(SECTION DU DOCUMENT)
══════════

Le serveur s'occupe du NAT avec iptables, je suis obligé de m'occuper du firewall et du NAT en même temps puisqu'ils sont complémentaire pour se connecter à internet. Enfin j'ai peut-être mal interpreté ta phrase.

Je vais retenter l'aventure dans quelques jours et essayer ce que scherz0 m'a conseillé. Merci à vous deux et je vous tient au courrant.

Bonne jounrée.

----------

## scherz0

 *Jamesbch wrote:*   

> 
> 
> Comme tu le dis scherz0, en effet, les machines clientes dont la mienne sont sous Windows XP (jeux obligent). Je vais essayer comme tu dis. D'après ce que j'ai vu ACK,FIN c'est un paquet pour fermer une connexion mais pour Windows uniquement ? Enfin j'ai très vite regarder.
> 
> 

 

Non, ça fait partie de TCP, mais je crois que la pile de windows peut éventuellement fermer une connexion déjà fermée.  D'ou le ACK/FIN hors contexte : pour ton firewall, ce paquet ne fait partie d'aucune connexion établie.

 *Quote:*   

> 
> 
> Ce qui concerne les sites je peux deviner à l'intuition que les serveurs WEB utilisé pour les sites sont ceux d'un système Windows peut-être ? ce qui expliquerait pourquoi il faut accepter les ACK. Enfin ce n'est qu'une supposition.

══════════

(INFORMATIONS AFFICHÉES)
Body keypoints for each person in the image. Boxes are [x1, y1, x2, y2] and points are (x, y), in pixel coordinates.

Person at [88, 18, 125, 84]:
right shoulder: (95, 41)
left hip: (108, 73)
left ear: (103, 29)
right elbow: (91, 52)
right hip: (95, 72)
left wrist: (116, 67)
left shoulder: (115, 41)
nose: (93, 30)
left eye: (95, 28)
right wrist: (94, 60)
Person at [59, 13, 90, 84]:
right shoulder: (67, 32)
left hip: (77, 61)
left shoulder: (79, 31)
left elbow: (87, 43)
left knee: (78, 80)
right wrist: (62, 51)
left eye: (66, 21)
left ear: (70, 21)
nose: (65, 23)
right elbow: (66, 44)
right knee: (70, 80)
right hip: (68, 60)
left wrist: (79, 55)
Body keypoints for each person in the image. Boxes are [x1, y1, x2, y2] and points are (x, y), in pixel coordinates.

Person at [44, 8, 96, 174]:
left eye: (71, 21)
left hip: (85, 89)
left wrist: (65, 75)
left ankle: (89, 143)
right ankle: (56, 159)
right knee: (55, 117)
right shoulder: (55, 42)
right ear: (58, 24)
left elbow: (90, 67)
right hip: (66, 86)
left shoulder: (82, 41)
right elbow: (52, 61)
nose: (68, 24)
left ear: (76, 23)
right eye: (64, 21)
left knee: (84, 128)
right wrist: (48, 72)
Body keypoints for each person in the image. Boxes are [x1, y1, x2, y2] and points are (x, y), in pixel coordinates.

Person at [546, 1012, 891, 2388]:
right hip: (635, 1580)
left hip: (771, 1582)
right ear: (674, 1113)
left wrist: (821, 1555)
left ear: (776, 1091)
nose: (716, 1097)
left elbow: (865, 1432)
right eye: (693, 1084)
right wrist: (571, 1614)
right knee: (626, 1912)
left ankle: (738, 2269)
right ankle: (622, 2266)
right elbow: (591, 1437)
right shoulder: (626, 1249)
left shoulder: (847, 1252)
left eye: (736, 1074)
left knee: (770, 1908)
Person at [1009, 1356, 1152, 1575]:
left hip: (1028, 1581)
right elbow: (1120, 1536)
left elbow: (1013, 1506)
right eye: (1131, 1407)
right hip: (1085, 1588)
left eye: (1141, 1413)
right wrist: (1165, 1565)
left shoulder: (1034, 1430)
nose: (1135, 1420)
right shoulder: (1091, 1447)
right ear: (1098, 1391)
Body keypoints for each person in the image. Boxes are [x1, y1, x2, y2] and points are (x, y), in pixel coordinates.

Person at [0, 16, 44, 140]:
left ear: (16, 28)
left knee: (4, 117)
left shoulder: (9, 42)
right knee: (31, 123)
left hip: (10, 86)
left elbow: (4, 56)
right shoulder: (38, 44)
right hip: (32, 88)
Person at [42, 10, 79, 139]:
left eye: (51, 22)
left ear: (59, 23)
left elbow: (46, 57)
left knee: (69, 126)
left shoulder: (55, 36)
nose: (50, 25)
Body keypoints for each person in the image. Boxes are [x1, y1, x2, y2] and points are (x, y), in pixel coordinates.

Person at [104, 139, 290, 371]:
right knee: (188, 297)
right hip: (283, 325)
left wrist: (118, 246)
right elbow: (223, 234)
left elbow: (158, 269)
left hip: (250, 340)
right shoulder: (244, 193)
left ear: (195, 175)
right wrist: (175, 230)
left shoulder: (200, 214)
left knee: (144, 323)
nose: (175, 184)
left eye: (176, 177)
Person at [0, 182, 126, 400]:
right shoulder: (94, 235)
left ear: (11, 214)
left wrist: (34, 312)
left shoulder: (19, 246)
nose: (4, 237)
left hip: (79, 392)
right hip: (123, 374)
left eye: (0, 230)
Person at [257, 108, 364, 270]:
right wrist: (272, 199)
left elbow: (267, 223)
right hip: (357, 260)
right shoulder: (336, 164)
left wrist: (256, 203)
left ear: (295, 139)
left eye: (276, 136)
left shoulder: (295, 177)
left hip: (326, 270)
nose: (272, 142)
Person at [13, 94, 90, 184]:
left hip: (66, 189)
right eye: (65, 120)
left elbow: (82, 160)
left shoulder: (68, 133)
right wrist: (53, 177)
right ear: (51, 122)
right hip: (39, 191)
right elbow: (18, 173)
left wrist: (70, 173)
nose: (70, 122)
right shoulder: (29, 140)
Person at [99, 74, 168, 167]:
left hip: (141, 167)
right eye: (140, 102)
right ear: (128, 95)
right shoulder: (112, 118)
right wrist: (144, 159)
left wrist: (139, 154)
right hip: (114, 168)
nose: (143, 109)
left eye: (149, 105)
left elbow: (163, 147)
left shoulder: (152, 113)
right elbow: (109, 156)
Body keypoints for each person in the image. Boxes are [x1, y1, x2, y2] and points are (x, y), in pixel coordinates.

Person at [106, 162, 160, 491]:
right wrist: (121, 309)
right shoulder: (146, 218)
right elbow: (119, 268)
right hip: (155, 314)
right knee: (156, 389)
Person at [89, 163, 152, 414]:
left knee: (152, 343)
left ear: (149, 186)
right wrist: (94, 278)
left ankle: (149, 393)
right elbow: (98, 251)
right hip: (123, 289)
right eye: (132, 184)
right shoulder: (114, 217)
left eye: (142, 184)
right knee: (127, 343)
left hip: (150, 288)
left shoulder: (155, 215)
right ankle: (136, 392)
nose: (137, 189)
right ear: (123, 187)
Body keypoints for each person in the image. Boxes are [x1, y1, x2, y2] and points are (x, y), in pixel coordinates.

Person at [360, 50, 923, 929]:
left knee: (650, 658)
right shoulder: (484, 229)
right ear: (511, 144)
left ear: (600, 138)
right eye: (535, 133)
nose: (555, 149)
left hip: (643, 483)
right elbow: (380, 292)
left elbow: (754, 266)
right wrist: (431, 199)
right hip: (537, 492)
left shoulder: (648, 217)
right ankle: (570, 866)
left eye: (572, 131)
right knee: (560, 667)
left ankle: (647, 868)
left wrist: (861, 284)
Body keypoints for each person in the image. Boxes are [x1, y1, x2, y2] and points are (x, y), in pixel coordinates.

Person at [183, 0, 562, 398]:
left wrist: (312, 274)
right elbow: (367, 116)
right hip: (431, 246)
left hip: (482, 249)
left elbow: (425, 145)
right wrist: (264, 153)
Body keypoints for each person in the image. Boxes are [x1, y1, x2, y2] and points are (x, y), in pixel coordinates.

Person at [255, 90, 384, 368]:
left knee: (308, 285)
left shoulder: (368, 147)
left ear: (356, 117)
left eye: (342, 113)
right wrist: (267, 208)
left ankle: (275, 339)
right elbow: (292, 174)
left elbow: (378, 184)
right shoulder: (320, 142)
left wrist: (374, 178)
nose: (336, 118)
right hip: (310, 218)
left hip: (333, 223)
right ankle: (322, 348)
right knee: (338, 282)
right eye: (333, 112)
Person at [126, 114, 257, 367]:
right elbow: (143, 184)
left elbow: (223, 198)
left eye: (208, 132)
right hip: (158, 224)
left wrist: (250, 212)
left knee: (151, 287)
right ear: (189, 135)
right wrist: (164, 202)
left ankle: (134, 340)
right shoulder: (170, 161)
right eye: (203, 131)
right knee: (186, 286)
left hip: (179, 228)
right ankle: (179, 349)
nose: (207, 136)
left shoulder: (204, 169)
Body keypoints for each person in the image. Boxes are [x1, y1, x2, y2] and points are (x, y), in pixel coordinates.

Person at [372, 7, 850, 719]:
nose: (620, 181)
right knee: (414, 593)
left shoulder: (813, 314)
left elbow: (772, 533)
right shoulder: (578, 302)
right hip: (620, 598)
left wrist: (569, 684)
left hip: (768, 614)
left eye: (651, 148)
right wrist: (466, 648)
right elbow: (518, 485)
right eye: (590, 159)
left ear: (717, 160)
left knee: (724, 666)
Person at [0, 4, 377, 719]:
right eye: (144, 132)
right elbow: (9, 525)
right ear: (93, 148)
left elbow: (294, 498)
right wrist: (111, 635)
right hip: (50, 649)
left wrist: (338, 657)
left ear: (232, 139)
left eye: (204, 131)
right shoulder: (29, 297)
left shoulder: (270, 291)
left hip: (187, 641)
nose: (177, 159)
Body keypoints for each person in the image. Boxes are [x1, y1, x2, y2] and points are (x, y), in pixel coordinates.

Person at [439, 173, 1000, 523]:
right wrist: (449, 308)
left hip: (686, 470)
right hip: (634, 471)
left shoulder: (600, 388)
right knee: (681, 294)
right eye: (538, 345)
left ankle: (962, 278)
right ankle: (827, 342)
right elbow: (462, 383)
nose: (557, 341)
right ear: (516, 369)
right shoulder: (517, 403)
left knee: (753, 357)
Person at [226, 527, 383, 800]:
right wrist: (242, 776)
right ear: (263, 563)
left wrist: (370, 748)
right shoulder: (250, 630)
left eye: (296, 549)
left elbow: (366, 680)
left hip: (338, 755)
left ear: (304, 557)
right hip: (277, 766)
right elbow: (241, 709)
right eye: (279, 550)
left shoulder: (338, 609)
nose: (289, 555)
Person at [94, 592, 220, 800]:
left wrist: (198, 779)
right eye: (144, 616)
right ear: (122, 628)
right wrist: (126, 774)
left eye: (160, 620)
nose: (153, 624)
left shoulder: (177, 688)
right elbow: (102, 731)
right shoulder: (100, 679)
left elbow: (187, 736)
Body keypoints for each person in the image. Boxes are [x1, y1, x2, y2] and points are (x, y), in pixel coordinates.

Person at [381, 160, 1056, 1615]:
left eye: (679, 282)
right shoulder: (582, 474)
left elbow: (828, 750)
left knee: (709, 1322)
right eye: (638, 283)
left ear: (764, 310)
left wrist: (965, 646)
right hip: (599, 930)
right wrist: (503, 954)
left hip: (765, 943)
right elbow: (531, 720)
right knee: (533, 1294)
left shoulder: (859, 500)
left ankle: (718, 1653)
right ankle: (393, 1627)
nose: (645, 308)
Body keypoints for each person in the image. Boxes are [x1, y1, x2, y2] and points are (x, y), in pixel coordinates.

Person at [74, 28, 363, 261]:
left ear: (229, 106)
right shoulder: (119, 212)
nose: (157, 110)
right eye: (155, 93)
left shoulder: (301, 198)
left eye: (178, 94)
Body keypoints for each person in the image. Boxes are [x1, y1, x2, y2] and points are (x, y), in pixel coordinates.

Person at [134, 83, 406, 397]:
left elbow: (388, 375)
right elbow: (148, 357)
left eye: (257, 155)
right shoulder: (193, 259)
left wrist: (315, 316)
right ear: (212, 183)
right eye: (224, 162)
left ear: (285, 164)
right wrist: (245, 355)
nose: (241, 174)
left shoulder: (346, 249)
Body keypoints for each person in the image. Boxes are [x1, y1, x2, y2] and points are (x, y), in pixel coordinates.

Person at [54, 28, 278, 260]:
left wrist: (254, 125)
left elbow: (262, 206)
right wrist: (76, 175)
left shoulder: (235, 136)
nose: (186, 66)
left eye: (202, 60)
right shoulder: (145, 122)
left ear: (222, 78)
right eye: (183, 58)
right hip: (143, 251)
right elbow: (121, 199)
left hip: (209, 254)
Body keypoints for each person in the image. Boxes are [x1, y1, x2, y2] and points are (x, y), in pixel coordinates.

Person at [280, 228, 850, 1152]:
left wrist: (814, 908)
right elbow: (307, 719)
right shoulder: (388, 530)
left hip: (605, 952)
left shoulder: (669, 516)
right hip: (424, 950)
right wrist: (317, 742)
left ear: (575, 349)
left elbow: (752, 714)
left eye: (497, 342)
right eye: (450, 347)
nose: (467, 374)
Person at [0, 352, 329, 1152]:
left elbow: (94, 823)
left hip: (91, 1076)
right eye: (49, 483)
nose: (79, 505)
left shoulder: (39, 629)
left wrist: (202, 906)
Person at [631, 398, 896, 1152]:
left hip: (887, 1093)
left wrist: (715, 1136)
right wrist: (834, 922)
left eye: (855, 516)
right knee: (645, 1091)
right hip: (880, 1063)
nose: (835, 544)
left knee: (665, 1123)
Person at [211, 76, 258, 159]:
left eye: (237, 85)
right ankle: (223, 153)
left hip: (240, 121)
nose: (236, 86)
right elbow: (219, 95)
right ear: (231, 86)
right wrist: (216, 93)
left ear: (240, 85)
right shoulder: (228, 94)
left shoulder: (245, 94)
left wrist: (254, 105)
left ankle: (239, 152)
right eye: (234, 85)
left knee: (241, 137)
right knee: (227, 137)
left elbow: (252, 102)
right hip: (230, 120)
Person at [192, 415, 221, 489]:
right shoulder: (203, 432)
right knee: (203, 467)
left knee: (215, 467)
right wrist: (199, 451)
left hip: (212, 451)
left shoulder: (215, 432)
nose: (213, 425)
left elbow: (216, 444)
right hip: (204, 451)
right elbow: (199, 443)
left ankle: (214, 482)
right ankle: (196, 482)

══════════

(OBJECTIF DE L'EXERCICE) D'après la section du document, sous quel système d'exploitation fonctionnent les machines clientes ?

(RÉPONSE) Elles fonctionnent sous Windows XP.